Source passage.
• • • •

Guidelines
NCS Guidelines for the Evaluation and Management of Status Epilepticus (2012, adapted)[5]
- Lorazepam and midazolam are class IA agents for emergent management of status epilepticus
Design
- Multicenter, randomized, double-blind, phase 3, noninferiority clinical trial.
- N=893 patients with out-of-hospital status epilepticus
- Midazolam IM (n=448)
- Lorazepam IV (n=445)
- Setting: 33 EMS agencies and 79 receiving US hospitals
- Enrollment: 2009-2011
- Analysis: Intention-to-treat
- Primary outcome: Termination of seizure without need for rescue therapy by arrival in ED
Population
Inclusion Criteria
- Paramedics or reliable witnesses verify 5 minutes of either continuous seizure activity or of repeated convulsive seizure activity where the patient does not regain consciousness (operationally defined as meaningful speech or obeying commands) between seizures.
- Patient is still seizing at the time of paramedic treatment with study medications
- Estimated weight ≥13 kg
- Subject to be transported to a RAMPART participating hospital
Exclusion Criteria
- Major trauma as the precipitant of the seizure
- Hypoglycemia (as defined by local EMS protocol or a glucose <60 mg/dL)
- Known allergy to midazolam or lorazepam
- Cardiac arrest or heart rate (HR) <40 beats per minute
- Sensitivity to benzodiazepines
- Medical alert tag marked with "RAMPART declined"
- Prior treatment of this seizure with diazepam autoinjector as part of another study
- Known pregnancy
- Prisoners
Baseline Characteristics
From the midazolam group.
- Mean age: 43 years
- Female sex: 44%
- Race: Black 51%, White 37%, Other 12%
- Dose tier: Low 14%, high 86%
- History of epilepsy: Yes 65%, no 25%, unknown 10%
- Final diagnosis: status epilepticus 90%, nonepileptic spell 7%, undetermined 3%
- Precipitating cause:
- Non-receipt of anticonvulsant therapy 31%
- Breakthrough seizure 27%
- Coexisting condition that lowered seizure threshold 7%
Interventions
- Randomization to
- Midazolam IM (5 mg for patients 13-40 kg, and 10 mg for patients >40 kg)
- Lorazepam 4 mg IV
- All patients received a matching IM or IV placebo
- Attempts at IV access were made for up to 10 mins.
- Intraosseous access was permitted at any time and was considered equivalent to IV.
- Rescue therapy was recommended if the patient was still convulsing 10 mins after the last study medication.
Outcomes
Comparisons are midazolam vs. lorazepam unless otherwise specified.
Primary Outcome
- Cessation of seizure without rescue therapy
- 73.4% vs. 63.4% (difference 10%; 95% CI 4.0-16.1; P<0.001 for noninferiority and P<0.001 for superiority)

• • • •

Record excerpts.
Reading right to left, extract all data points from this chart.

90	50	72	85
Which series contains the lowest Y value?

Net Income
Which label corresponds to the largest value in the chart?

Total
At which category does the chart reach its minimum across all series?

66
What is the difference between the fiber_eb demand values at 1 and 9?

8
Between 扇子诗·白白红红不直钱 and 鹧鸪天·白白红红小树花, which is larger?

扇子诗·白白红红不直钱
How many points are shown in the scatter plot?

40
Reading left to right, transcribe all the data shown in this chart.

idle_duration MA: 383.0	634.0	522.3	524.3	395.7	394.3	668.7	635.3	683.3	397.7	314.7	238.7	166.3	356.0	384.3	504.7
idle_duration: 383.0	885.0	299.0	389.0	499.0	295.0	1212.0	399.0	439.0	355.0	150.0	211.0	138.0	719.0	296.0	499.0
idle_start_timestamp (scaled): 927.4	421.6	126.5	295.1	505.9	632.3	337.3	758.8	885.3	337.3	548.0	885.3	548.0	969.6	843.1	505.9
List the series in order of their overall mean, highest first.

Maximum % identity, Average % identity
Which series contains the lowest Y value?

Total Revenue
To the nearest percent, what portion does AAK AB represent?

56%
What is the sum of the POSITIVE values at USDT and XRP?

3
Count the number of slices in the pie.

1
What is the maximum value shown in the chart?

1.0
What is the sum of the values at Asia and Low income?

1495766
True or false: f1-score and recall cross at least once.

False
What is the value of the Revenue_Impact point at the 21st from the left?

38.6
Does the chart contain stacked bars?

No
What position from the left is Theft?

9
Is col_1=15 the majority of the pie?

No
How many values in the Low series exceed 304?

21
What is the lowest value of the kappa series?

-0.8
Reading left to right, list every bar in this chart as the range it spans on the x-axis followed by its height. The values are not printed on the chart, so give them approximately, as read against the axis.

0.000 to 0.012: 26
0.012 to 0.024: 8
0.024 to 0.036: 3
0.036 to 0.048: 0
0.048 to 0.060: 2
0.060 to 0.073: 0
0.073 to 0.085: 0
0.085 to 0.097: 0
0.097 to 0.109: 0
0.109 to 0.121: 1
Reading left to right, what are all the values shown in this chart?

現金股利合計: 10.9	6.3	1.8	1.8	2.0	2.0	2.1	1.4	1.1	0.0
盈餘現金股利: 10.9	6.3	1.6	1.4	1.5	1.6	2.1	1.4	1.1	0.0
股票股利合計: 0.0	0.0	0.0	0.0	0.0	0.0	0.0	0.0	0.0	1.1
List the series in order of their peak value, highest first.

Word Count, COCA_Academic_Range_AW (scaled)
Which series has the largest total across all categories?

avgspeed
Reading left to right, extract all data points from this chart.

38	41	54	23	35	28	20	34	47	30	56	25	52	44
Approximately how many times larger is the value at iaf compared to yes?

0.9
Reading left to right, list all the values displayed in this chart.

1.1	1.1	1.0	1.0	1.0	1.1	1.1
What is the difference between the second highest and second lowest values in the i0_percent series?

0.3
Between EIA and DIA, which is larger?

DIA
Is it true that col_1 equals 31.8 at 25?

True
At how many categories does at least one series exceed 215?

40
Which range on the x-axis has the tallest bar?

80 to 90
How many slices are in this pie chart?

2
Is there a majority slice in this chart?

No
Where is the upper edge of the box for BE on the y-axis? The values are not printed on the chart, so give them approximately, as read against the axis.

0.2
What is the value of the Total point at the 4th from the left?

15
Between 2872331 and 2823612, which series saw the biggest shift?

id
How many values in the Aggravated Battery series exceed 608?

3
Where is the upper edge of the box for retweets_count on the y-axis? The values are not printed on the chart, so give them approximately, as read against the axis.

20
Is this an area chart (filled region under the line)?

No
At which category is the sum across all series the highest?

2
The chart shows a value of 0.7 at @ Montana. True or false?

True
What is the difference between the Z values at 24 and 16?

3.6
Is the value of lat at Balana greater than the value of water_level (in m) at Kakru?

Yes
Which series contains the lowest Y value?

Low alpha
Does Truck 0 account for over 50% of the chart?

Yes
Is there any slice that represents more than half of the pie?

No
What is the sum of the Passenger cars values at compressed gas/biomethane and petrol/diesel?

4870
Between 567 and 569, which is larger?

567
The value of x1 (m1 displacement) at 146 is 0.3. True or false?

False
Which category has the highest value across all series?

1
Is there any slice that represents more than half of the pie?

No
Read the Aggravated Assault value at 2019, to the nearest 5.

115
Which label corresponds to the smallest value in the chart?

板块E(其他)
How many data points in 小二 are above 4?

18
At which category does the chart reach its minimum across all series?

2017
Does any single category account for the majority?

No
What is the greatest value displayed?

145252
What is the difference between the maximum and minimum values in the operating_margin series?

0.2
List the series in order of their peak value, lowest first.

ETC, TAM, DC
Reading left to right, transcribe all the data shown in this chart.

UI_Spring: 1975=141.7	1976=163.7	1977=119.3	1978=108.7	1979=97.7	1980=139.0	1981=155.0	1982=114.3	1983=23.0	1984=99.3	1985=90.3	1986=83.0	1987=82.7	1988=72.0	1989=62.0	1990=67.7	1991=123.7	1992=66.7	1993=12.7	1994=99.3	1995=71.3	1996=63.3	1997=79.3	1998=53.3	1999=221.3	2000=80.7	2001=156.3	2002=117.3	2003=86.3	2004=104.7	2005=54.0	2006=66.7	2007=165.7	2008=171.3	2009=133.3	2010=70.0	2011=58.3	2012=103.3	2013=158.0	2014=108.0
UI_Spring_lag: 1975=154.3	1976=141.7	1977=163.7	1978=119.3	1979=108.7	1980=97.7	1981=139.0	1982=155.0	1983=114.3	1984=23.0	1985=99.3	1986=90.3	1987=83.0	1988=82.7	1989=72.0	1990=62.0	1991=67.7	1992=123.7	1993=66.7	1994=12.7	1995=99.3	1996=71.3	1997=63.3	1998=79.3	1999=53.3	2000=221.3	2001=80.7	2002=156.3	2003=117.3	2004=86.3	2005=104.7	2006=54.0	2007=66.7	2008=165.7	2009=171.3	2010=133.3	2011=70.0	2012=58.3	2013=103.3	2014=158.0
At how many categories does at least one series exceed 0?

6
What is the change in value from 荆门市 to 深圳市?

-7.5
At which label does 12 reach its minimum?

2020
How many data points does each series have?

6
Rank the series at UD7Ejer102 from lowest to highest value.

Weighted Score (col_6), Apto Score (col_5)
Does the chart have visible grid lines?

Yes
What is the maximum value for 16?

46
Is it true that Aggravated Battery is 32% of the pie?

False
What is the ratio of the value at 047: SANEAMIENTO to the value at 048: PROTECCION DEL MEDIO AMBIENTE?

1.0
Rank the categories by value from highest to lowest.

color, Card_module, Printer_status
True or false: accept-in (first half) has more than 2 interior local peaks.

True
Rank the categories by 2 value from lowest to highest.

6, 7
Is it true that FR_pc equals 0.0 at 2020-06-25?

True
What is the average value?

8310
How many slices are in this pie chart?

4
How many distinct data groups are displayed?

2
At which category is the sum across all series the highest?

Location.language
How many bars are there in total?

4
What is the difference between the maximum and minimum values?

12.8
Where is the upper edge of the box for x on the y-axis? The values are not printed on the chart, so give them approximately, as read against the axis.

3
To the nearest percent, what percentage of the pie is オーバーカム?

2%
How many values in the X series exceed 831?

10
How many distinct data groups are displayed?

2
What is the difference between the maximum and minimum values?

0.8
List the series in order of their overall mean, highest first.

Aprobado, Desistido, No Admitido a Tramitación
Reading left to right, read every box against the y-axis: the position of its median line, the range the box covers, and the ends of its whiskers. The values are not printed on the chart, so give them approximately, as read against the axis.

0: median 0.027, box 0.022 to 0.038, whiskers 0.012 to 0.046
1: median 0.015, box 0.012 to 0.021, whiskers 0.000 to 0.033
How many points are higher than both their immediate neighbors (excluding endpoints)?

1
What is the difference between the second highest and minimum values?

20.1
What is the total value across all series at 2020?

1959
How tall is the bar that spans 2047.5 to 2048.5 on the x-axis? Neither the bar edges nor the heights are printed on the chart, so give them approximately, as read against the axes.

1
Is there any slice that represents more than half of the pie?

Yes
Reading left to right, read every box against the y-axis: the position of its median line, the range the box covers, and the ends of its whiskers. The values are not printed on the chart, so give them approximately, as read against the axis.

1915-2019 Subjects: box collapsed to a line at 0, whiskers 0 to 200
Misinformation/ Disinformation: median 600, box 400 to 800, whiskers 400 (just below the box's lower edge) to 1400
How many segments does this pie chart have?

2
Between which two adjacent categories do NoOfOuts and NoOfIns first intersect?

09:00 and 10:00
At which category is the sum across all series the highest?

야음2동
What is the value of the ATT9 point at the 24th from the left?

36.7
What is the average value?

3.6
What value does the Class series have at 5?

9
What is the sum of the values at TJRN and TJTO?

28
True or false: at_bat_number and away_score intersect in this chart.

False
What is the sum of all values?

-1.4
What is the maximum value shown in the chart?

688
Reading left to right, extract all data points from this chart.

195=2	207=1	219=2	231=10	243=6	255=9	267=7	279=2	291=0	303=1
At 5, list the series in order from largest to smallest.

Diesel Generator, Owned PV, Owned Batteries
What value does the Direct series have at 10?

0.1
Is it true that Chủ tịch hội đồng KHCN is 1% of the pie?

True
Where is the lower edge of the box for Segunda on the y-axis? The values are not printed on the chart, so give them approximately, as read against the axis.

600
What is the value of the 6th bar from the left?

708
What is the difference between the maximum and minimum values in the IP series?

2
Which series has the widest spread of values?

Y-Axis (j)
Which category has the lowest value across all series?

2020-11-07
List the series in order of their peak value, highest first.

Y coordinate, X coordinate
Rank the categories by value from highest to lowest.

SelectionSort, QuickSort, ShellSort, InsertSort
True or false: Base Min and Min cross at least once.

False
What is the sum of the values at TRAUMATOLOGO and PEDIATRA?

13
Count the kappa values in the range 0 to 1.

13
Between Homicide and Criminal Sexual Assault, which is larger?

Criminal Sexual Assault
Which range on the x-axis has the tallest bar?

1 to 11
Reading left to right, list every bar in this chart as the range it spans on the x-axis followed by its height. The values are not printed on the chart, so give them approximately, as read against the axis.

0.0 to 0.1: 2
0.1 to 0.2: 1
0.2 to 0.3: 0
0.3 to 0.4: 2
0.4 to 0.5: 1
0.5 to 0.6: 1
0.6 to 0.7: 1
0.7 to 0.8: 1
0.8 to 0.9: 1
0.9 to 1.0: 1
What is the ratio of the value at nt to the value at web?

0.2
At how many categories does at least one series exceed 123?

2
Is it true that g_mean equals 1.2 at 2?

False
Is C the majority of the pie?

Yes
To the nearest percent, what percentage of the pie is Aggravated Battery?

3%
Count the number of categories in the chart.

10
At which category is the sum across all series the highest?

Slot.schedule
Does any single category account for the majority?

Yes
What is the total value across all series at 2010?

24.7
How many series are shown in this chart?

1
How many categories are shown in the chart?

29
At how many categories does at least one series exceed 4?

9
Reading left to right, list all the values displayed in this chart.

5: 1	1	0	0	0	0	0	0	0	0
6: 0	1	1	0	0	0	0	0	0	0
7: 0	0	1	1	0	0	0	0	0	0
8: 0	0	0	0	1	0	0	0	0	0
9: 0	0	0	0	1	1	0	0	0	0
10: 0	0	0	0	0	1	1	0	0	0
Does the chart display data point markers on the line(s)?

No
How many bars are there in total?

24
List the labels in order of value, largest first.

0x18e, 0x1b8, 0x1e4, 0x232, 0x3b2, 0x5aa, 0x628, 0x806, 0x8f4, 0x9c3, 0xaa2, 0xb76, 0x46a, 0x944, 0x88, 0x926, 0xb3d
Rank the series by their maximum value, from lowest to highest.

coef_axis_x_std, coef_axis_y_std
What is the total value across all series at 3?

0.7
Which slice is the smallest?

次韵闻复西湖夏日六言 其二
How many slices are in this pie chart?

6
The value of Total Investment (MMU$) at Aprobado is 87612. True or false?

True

• • • •

Write out the status epilepticus trial summary word for word, between "- Mean age: 43" and "patients >40 kg)", inclusive.

Exercise response.
- Mean age: 43 years
- Female sex: 44%
- Race: Black 51%, White 37%, Other 12%
- Dose tier: Low 14%, high 86%
- History of epilepsy: Yes 65%, no 25%, unknown 10%
- Final diagnosis: status epilepticus 90%, nonepileptic spell 7%, undetermined 3%
- Precipitating cause:
- Non-receipt of anticonvulsant therapy 31%
- Breakthrough seizure 27%
- Coexisting condition that lowered seizure threshold 7%
Interventions
- Randomization to
- Midazolam IM (5 mg for patients 13-40 kg, and 10 mg for patients >40 kg)